En 2010 sucedió en un plató de televisión lo que se comenta aquí.
Escribí este breve artículo, pero nunca llegué a mandarlo al periodico con el que colaboraba entonces por motivos puramente logísticos. Ahora, a raíz de la escandalera montada por Pablo Iglesias -de fácil indignación- y Rocio Monasterio -política desacomplejada- y de los arrebatados "Pablo, Pablo, no te vayas", "Pablo, quédate cerca" de Àngels Barceló en la SER, me he acordado de él y lo subo al blog, porque Barceló me ha recordado tanto, pero tanto, a la Igartiburu de entonces.

Un tal Cobra nos ha pedido a todos por la tele que le hagamos una felación, pero no ha aducido ningún argumento que justifique tal deseo, así que no tenemos que hacerle caso. Me siento aliviado. Su exabrupto me recuerda aquella anécdota que contaba Borges de una acalorada discusión en la que uno de los polemistas le arrojó a su adversario un vaso de agua a la cara, y el agredido dijo mientras se secaba: “caballero, esto ha sido una digresión; espero su argumento.”
El suceso me pilló fuera del país, pero ha sido tan nombrado en la prensa que me he visto impelido a verlo en Youtube, que es donde se almacenan los instantes sublimes de esta tardopostmodernidad crepuscular en la que nos toca pasar vergüenza.
El tal Cobra (John, cariño) era hasta hace nada muy conocido en su casa a la hora de cenar. Ahora lo es ya en la de todos, que es de lo que se trataba. El tal Cobra es, me dicen, rapero, y compite para cantar en Eurovisión. ¡Un rapero junto a Massiel y Salomé! Ya no hay ninguna duda: tanta confusión anuncia la inminente venida del Anticristo y el final de los tiempos (a ver si Fukuyama, el pobre, escribe otro libro y acierta esta vez), a menos que yo lo haya entendido todo mal y Cobra el rapero sea solo un pescador de rapes.
Supongo que John Cobra será un nombre “artístico” y que lo habrá elegido pensando en la celebérrima serpiente del mismo nombre. Si es así, resulta chocante. La cobra es airosa, elegante, ágil, esbelta, cimbreante. Cobra es, simplemente, batrácico: rechoncho y patoso (¿tendrá tal vez una rica vida interior?). Y sin embargo, la espigada presentadora Igartiburu, que no es nada batrácica, lo llamaba “cariño”. Era tragicómico. Cobra decía “polla” y ella “John, cariño”, –“polla” –“cariño”. Aprendamos la lección: basta con gritar “polla” en público y las bellas del lugar nos cumplimentarán solícitas.

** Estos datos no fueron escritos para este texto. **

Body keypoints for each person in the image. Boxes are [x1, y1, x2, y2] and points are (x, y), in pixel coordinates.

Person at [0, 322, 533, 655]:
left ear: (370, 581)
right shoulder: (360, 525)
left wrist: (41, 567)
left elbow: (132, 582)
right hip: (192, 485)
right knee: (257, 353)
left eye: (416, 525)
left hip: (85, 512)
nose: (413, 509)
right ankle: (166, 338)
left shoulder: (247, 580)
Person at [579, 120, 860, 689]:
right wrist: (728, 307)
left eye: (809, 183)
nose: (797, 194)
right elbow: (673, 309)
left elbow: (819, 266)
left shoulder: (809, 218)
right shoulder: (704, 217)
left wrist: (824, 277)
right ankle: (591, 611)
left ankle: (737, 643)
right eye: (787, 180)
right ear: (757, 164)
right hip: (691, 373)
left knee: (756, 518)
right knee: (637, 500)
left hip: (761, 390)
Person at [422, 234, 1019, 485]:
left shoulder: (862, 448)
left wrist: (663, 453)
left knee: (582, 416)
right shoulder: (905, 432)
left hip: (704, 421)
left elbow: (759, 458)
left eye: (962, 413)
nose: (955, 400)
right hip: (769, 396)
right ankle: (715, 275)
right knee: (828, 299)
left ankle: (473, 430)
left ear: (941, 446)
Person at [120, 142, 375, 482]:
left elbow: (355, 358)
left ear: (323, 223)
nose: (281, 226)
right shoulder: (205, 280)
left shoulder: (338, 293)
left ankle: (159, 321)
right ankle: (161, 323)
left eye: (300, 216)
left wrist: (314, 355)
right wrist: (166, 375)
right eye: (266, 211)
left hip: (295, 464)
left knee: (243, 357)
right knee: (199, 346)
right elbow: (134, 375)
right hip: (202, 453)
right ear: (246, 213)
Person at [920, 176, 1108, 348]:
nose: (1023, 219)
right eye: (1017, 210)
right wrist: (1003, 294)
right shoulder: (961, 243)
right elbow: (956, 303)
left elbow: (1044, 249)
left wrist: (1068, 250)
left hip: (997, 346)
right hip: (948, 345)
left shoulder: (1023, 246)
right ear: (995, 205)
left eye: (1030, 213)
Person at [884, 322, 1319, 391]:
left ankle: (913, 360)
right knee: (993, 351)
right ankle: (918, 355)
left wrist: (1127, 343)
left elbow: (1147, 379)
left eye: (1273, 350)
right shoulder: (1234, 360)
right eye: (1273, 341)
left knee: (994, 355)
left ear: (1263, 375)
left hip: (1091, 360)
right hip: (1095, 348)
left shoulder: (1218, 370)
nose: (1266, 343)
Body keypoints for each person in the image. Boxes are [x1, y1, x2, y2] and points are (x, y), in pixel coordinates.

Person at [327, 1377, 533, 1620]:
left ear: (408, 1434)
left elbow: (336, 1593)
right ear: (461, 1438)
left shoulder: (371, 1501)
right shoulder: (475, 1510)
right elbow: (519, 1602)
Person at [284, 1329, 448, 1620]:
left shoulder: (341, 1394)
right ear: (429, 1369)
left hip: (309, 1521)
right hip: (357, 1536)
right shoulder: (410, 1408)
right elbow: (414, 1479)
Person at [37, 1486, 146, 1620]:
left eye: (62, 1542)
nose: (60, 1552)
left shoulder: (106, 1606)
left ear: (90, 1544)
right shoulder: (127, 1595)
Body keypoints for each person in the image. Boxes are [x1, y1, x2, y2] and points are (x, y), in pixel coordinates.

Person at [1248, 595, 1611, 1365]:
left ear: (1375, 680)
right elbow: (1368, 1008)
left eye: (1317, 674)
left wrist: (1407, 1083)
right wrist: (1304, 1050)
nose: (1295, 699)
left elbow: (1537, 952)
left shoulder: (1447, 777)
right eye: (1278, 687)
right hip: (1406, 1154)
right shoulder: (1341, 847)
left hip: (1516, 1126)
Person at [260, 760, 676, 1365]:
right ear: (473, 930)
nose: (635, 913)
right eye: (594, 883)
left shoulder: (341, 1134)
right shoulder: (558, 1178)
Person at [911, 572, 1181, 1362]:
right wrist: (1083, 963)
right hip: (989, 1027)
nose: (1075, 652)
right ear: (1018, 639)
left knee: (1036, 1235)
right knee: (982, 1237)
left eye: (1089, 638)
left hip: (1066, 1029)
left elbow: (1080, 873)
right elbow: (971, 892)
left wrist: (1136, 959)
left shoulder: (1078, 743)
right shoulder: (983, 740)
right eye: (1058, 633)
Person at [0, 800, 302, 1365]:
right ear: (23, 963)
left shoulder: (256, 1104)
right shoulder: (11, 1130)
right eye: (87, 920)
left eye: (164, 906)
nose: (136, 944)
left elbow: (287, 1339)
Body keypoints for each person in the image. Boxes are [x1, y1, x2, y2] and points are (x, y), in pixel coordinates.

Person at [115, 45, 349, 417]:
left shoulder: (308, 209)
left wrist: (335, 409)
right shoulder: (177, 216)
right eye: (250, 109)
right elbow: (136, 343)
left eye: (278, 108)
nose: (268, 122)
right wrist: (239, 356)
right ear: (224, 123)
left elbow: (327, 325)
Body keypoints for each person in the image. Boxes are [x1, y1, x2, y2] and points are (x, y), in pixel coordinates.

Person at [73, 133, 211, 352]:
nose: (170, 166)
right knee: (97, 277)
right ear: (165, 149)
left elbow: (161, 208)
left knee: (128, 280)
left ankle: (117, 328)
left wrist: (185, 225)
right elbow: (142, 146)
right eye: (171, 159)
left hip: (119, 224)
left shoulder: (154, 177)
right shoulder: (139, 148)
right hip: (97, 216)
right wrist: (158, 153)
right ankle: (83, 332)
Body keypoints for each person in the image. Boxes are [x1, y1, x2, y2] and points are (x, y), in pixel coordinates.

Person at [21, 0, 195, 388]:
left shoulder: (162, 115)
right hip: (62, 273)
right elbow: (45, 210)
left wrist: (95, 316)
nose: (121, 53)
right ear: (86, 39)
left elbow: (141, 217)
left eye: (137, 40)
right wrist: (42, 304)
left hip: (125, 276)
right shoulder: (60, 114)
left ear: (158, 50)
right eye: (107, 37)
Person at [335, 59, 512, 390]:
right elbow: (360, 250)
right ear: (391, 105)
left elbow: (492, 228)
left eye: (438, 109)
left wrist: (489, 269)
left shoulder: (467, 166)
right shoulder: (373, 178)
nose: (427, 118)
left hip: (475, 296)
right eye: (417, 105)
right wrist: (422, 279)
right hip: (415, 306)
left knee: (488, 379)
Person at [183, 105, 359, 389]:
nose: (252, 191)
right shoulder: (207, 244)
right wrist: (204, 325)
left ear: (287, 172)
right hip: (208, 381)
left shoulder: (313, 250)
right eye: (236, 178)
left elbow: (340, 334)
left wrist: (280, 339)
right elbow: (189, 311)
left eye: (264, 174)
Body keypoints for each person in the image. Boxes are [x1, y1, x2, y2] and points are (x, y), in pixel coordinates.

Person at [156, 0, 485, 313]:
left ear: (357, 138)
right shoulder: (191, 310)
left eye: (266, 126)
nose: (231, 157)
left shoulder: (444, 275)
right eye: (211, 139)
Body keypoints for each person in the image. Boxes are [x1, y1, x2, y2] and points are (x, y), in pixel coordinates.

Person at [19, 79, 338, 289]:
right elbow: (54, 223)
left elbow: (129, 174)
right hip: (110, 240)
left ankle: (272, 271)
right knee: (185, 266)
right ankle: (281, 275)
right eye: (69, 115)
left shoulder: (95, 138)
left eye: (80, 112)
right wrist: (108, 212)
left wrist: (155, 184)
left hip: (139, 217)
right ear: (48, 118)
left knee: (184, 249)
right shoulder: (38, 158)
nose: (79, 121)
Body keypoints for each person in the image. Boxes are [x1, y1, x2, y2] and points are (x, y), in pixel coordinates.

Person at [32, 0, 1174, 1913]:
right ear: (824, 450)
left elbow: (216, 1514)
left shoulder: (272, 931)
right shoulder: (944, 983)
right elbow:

El tal Cobra (¿por qué me acordaré ahora del Cojo Manteca?) es uno más de esa turbamulta de pelafustanes y busconas que colonizan las televisiones y arrasan en los índices de audiencia. El tal Cobra resulta ser un adalid de nuestra época que es, como lo adivinó Ortega, la de la exhibición impúdica de la ignorancia y la reivindicación del derecho a la vulgaridad (a grito pelado, ¿cómo si no?). En consonancia, nuestras leyes educativas se esfuerzan por eliminar cualquier obstáculo a estos designios de los tiempos. La propia ley dice, no sin soberbia, que su gran logro ha sido acabar con los exámenes y sustituirlos por los controles, donde lo que cuenta no son los resultados sino el progreso del alumno, que puede seguir adelante aunque los incrementos de competencia sean solo infinitesimales. En otras palabras, basta con que “progrese adecuadamente” aunque no sepa hacer la o con un canuto. Tiene razón Gabriel Albiac cuando afirma que cualquier función académica ha desaparecido en la escuela, y que ésta sólo sirve hoy para controlar masas de población con las cuales nadie sabe ya qué hacer.
Pero ¿y si estoy equivocado? ¿Y si estoy cometiendo la terrible injusticia de dejarme engañar por las apariencias? ¿Y si el tal Cobra piensa (o siente, tampoco seamos exigentes), como pensaba Novalis, que la verdadera ocupación del hombre es el ensanchamiento de su existencia hacia lo infinito, y lo de pedir mamadas a gritos lo hace para confundirse entre las masas y pasar así desapercibido? Perdone, Señor Cobra, picha, por no haberle entendido a la primera.